Figure 3. The effect of doxorubicin and tunicamycin on apoptosis

(A) Determination of the effect of doxorubicin and tunicamycin on apoptosis by FACS analysis. Doxorubicin (0.1 μg/ml) significantly induced apoptosis in 4T1 cells (**p < 0.001). Tunicamycin induced apoptosis significantly at 10 μg/ml (*p < 0.05). On the upper right, representative FACS analysis of apoptosis by AnnexinV/PI of cells incubated with doxorubicin and tunicamycin compared to non-treated cells. (B) Caspase 3 activity was significantly increased by these drugs (**p < 0.001). (C) Cytochrome c release was increased significantly by these drugs (***p < 0.006). (D) CHOP/GADD153 expression was significantly increased by doxorubicin and tunicamycin (**p < 0.001). Representative FACS analysis of caspase 3 activity, cytochrome c detection and CHOP/GADD153 expression in 4T1 cells treated with doxorubicin and tunicamycin compared to non-treated cells. Black line: Isotype. Blue line: Non treated control cells. Red line: Doxorubicin treated cells. Green line: Tunicamycin treated cells.

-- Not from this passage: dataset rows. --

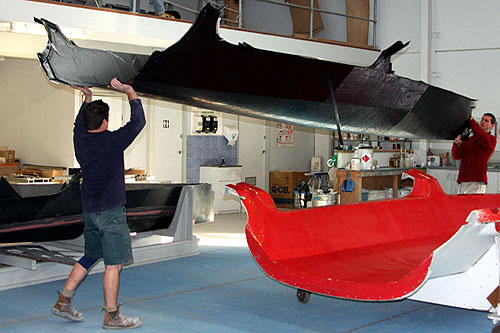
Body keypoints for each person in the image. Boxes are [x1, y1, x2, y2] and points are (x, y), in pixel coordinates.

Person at [51, 78, 146, 330]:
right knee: (113, 264)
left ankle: (64, 300)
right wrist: (129, 91)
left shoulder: (80, 140)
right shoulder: (111, 141)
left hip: (90, 210)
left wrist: (87, 98)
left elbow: (77, 126)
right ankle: (112, 315)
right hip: (111, 211)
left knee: (91, 254)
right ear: (105, 123)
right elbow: (138, 122)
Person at [452, 113, 497, 194]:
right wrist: (456, 145)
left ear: (492, 125)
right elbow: (456, 156)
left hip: (477, 181)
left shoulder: (491, 140)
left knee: (475, 206)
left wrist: (472, 122)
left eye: (486, 121)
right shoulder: (471, 139)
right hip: (463, 180)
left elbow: (481, 136)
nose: (482, 122)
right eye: (482, 119)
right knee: (462, 206)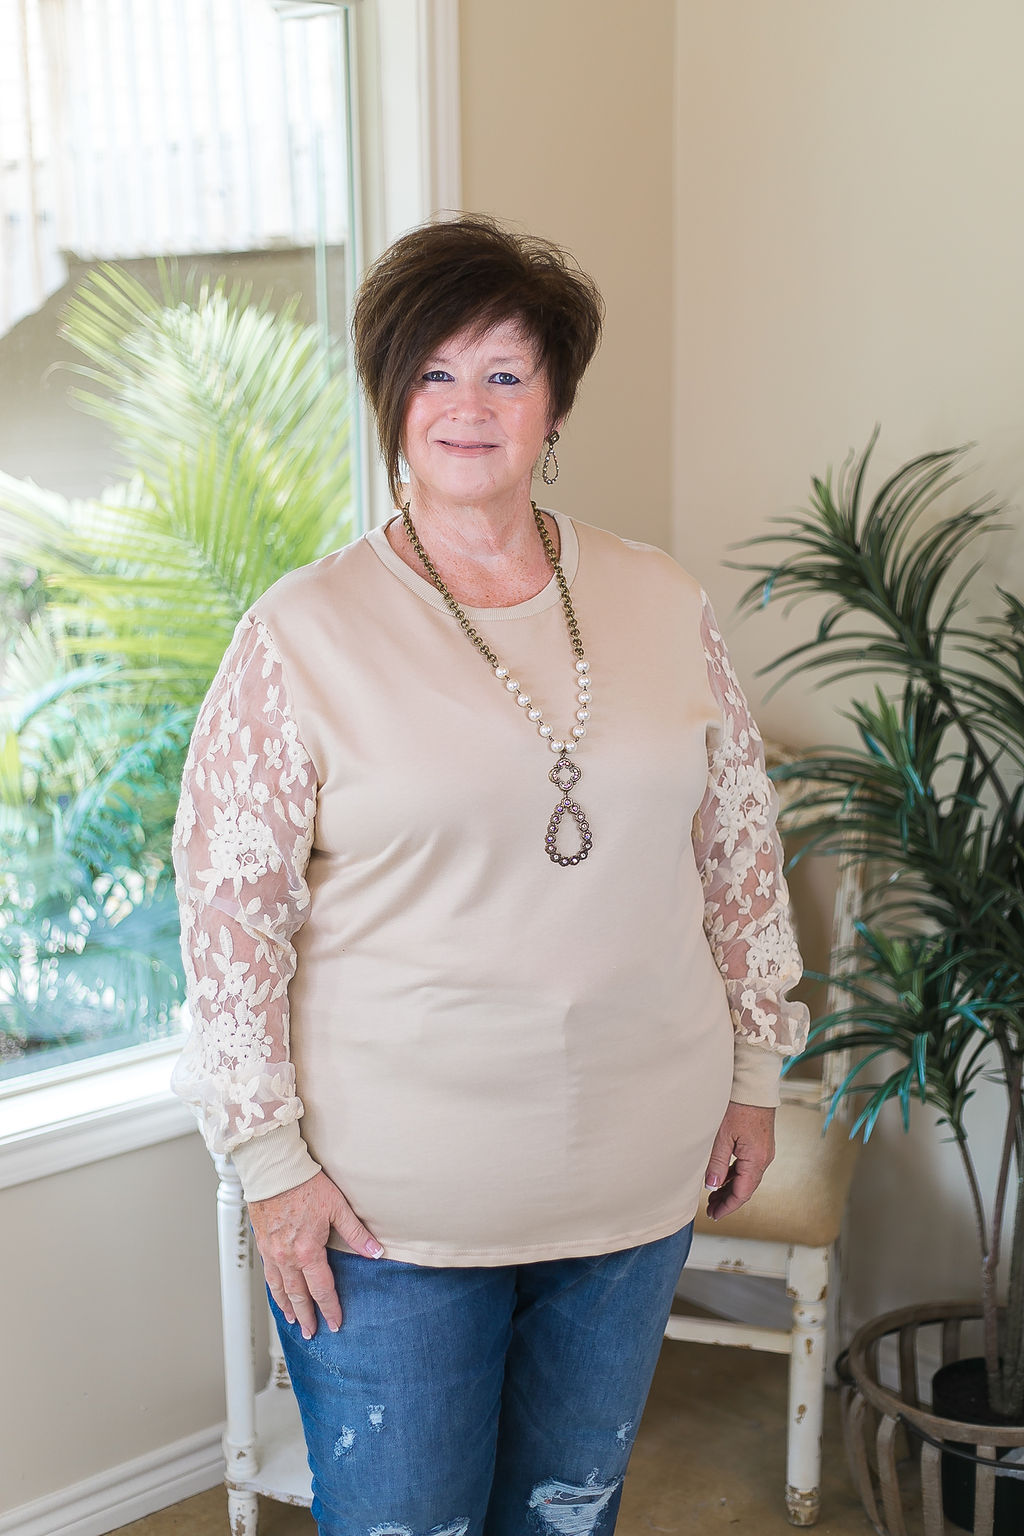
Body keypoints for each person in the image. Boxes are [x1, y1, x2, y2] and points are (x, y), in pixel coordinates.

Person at [171, 214, 809, 1536]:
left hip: (638, 1177)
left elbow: (740, 856)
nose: (470, 405)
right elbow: (231, 925)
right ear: (391, 399)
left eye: (507, 373)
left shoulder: (660, 600)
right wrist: (271, 1165)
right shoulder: (300, 634)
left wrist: (755, 1073)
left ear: (554, 405)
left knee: (569, 1515)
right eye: (436, 371)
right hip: (389, 1215)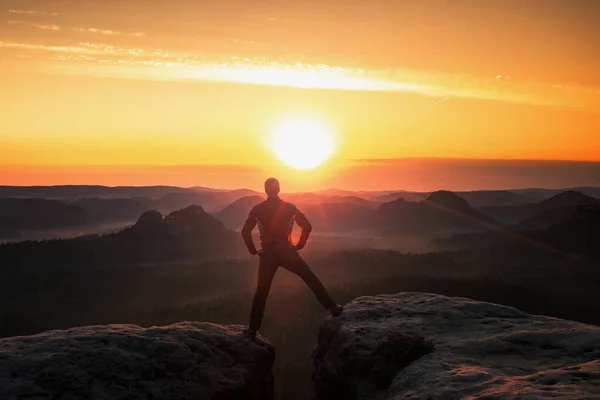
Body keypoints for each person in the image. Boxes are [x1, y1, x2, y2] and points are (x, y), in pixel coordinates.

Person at [241, 177, 343, 340]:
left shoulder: (257, 209)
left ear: (266, 190)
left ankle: (252, 329)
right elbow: (307, 226)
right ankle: (332, 307)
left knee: (262, 291)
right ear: (279, 189)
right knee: (309, 277)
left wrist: (254, 251)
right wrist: (299, 245)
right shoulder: (289, 208)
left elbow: (245, 232)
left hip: (267, 254)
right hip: (287, 251)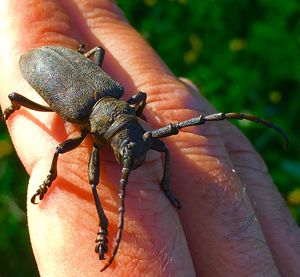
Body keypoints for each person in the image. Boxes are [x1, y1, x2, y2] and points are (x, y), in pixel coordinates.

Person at [1, 1, 299, 276]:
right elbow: (61, 150)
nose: (140, 148)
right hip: (44, 64)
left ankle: (163, 189)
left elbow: (157, 139)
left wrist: (165, 186)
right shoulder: (84, 109)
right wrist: (51, 177)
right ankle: (103, 224)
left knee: (164, 148)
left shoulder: (120, 97)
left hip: (70, 64)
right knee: (84, 174)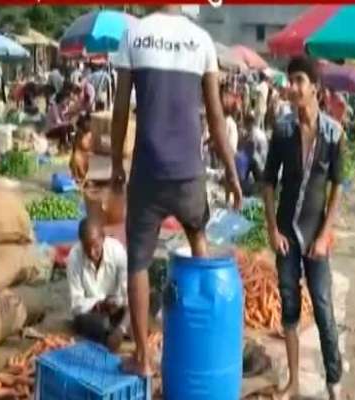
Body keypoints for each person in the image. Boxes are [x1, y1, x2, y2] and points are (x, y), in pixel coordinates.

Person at [110, 5, 242, 377]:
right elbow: (216, 117)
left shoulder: (133, 35)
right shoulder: (201, 40)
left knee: (138, 262)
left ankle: (142, 359)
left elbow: (121, 110)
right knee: (199, 246)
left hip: (148, 172)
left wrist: (119, 165)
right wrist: (231, 171)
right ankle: (203, 344)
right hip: (189, 173)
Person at [262, 56, 344, 400]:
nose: (292, 88)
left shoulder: (334, 133)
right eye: (290, 81)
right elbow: (267, 183)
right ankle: (294, 383)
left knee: (323, 308)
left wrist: (325, 235)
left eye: (299, 81)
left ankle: (334, 385)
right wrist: (271, 229)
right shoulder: (282, 130)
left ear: (315, 88)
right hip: (286, 237)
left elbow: (337, 186)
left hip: (315, 237)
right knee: (290, 306)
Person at [67, 218, 129, 351]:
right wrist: (99, 304)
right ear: (81, 243)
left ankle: (119, 331)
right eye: (86, 248)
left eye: (95, 246)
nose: (91, 253)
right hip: (94, 314)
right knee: (95, 324)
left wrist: (121, 328)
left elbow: (129, 295)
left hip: (118, 310)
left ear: (103, 238)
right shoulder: (74, 257)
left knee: (141, 308)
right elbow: (77, 304)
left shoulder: (117, 251)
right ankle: (111, 333)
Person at [69, 114, 94, 184]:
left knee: (83, 166)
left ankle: (82, 178)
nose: (88, 125)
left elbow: (89, 146)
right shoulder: (79, 134)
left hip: (84, 155)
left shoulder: (90, 134)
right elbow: (77, 145)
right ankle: (78, 177)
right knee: (77, 161)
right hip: (78, 155)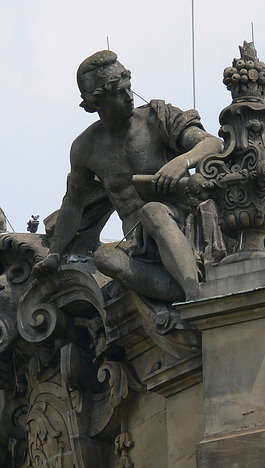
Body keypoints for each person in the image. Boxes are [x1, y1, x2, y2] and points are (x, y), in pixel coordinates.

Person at [33, 50, 223, 301]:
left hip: (184, 223)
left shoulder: (156, 119)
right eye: (118, 93)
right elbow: (73, 204)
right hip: (140, 245)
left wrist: (180, 162)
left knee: (152, 211)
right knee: (104, 257)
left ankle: (193, 295)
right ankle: (175, 290)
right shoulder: (86, 148)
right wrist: (54, 255)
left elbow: (213, 144)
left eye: (129, 88)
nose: (129, 97)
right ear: (96, 101)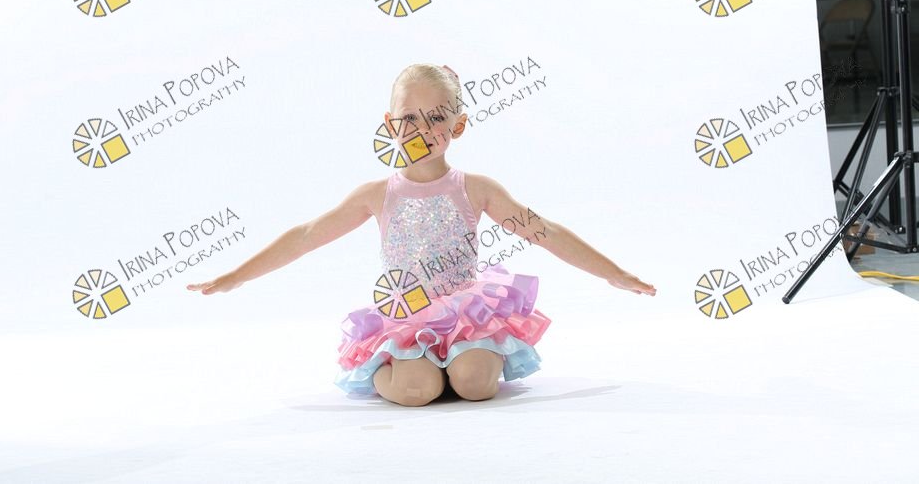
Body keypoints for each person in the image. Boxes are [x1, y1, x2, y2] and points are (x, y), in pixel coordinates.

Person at [187, 63, 656, 407]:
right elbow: (307, 234)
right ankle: (395, 367)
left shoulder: (475, 189)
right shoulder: (377, 194)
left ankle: (458, 364)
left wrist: (613, 273)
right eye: (409, 118)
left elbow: (544, 231)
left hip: (467, 314)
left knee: (475, 385)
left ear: (458, 125)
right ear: (390, 124)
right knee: (415, 391)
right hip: (406, 314)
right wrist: (236, 276)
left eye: (436, 118)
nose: (422, 129)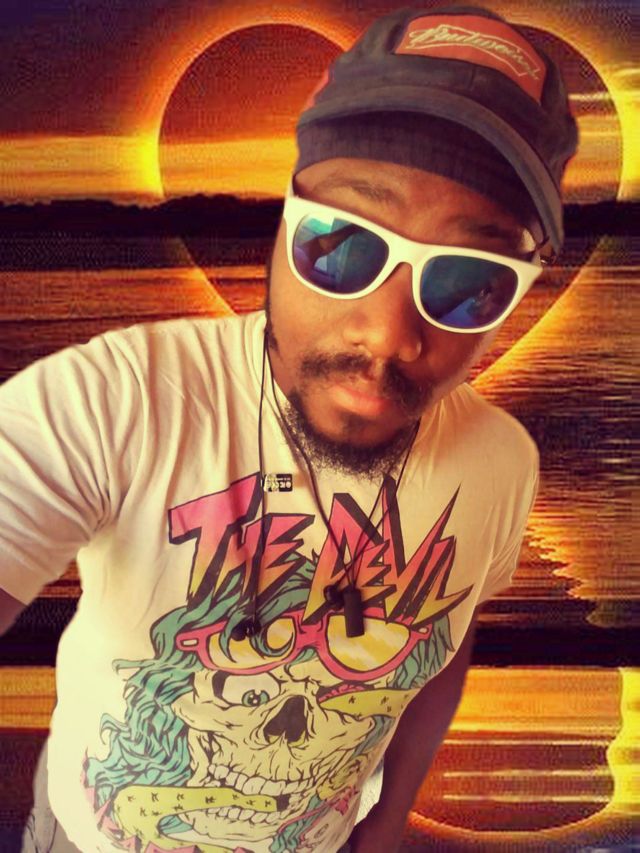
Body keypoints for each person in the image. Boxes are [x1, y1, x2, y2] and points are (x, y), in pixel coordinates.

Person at [0, 5, 578, 852]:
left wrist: (387, 817)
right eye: (344, 246)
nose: (387, 335)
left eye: (468, 282)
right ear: (284, 215)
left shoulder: (500, 465)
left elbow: (441, 642)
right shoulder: (118, 400)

Figure 4. Blocking of cell surface GRP78 by anti-GRP78 antibody diminished doxorubicin and tunicamycin induction of apoptosis

(A) Cell surface GRP78 in doxorubicin (d) and tunicamycin (t) treated cells was inhibited significantly by blocking of cell surface GRP78 by anti-GRP78 antibody (+ab) (*p < 0.01). No changes were observed in control cells (c). (B) Apoptosis was assessed by FACS analysis using Annexin/PI. Blocking of cell surface GRP78 (+ab) diminished apoptosis in doxorubicin (d) and tunicamycin (t) treated cells (**p < 0.008). In the upper right flank, representative FACS analysis of cell surface GRP78. Black line: Isotype, filled colored line: drug treated cells, dashed line: cell surface GRP78 blocked by anti GRP78 antibody.

Figure 5. Anti GRP78 antibodies in the serum of mice

Analysis of anti-GRP78 IgG antibodies titer in serum of mice by ELISA on day 31 after 4T1 inoculation shows a significant decrease in antibody titer of mice injected with 4T1 cells treated either with doxorubicin or tunicamycin in comparison to tumor control mice (*p < 0.001).